For data scientists and researchers who need to access the workspace directly — to run workbooks, configure deployments, or test models — the recommended access pattern is VPN-based access into a private tunnel to the AI workspace. Direct public internet access to the workspace should not be available.

Layer 3: Azure Monitor — Logging Every Action

Logging in Azure AI is handled through Azure Monitor[13], and it requires explicit configuration. The recommended setup includes:

  • Diagnostic settings on the ML workspace and all connected services
  • Activity logs capturing control-plane operations (who deployed what, when)
  • Insights for service-level telemetry

This matters operationally, not just for compliance. If an ML workspace is querying an ACR registry or pulling data from a storage account in unexpected ways, Azure Monitor is where you find that. It also provides the audit trail needed to prove (or disprove) that access controls are working as intended.
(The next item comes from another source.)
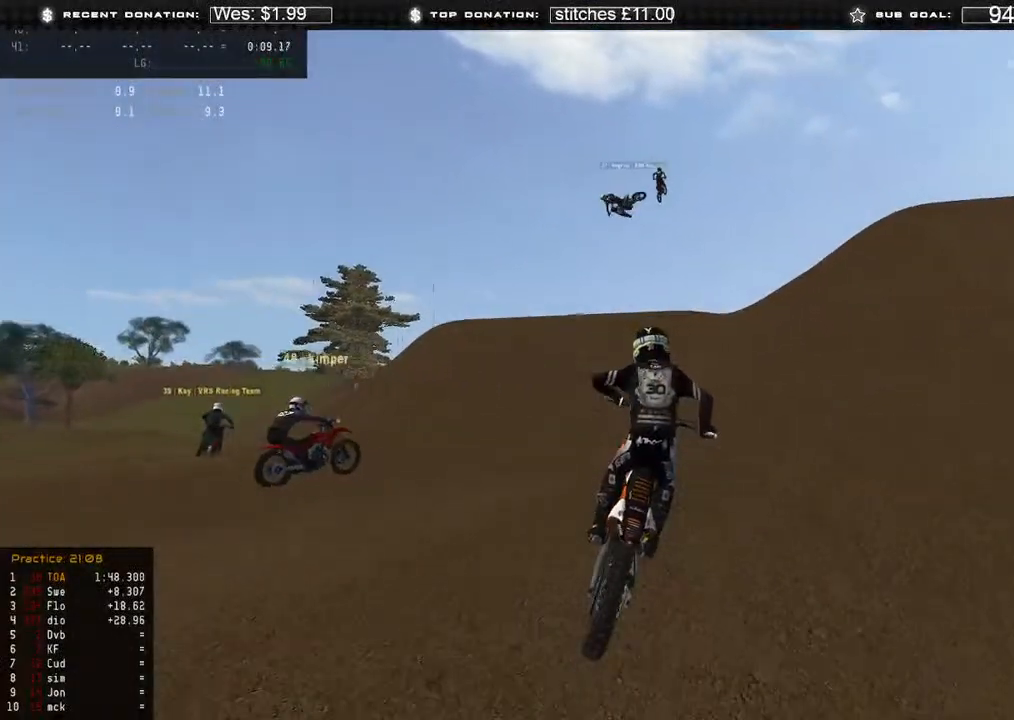
{"dt_ms": 500, "buttons": ["R2"], "left_stick": "center", "right_stick": "up-left", "events": [[333, "left_stick", "center"]]}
This is one area where Azure’s approach is more operationally useful than AWS Bedrock’s CloudWatch conversation recording: Azure Monitor’s diagnostic settings are per-resource, giving you targeted visibility into each workspace’s behavior rather than a region-wide log group that commingles traffic from all AI deployments.

Data Residency Risk: Global Standard vs. Standard Model Deployments

One of the less-obvious risks in Azure AI security controls is data residency. When deploying a model from the Azure Marketplace, you’ll encounter deployment options including “Global Standard” and “Standard” (region-specific). Microsoft’s own documentation explicitly warns that when using Global Standard, data may be processed outside your selected geography.
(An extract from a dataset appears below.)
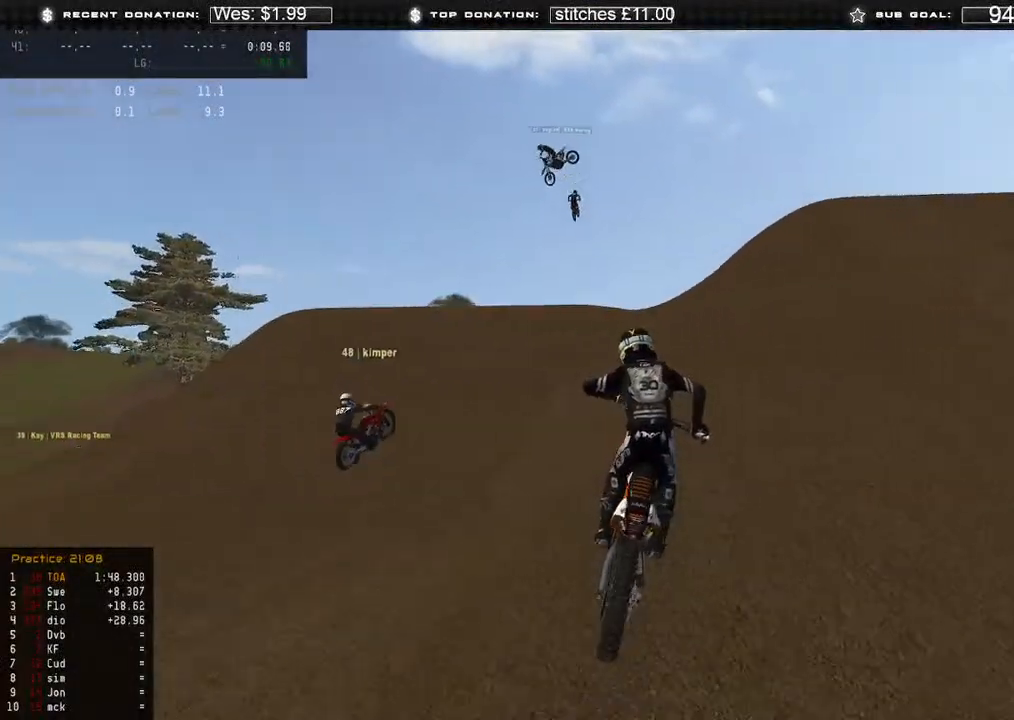
{"dt_ms": 500, "buttons": ["R2"], "left_stick": "up-left", "right_stick": "up-left", "events": [[500, "left_stick", "up-left"]]}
For organizations handling sensitive data — healthcare, finance, or any regulated industry — this is a compliance issue, not just a preference. If you’re operating under HIPAA, PCI-DSS, GDPR, or similar frameworks, you must select region-specific deployment options and verify that your data never leaves the designated geography. This check is easy to overlook when app dev teams are moving fast and selecting defaults.

Layer 4: Azure Policy — Blocking Insecure Deployments at Scale

The most operationally durable control in the Azure AI security stack is Azure Policy[14]. Unlike documentation, training, or manual review, policies enforce compliance programmatically — blocking non-compliant deployments before they reach production.

Key policy use cases for Azure AI environments include:

  • Blocking insecure model deployments: Policies can deny deployment of any model that doesn’t meet your network isolation or authentication requirements.
  • Restricting marketplace model access: If your organization has a curated set of approved models, policies can block any attempt to deploy untrusted or unapproved marketplace models. This is critical for supply chain security in AI workloads.
  • Preventing non-private network configurations: Policies can enforce that all new workspace deployments must use managed networks and private endpoints, eliminating the risk of a developer clicking through defaults.

Some of these policies are still in preview from Microsoft; others can be customized for your specific tenant requirements. The combination of Microsoft-published policies and organization-specific custom policies creates a policy-as-code layer that scales across teams without relying on individual engineers to remember security requirements.

Content Filtering: The Azure Guardrail Advantage

Within the Azure AI workspace itself, content filters can be configured to define what the model accepts as input and what it returns as output. This is functionally similar to AWS Bedrock guardrails, but with one critical operational difference that directly addresses LLMOps security.

In Azure, when you deploy a model into a deployment, the content filter is specified at the deployment level — it’s hardcoded into that deployment configuration. If an application calls that deployment, it gets those content filters, full stop. Developers cannot bypass the guardrail by simply omitting a parameter on their API call.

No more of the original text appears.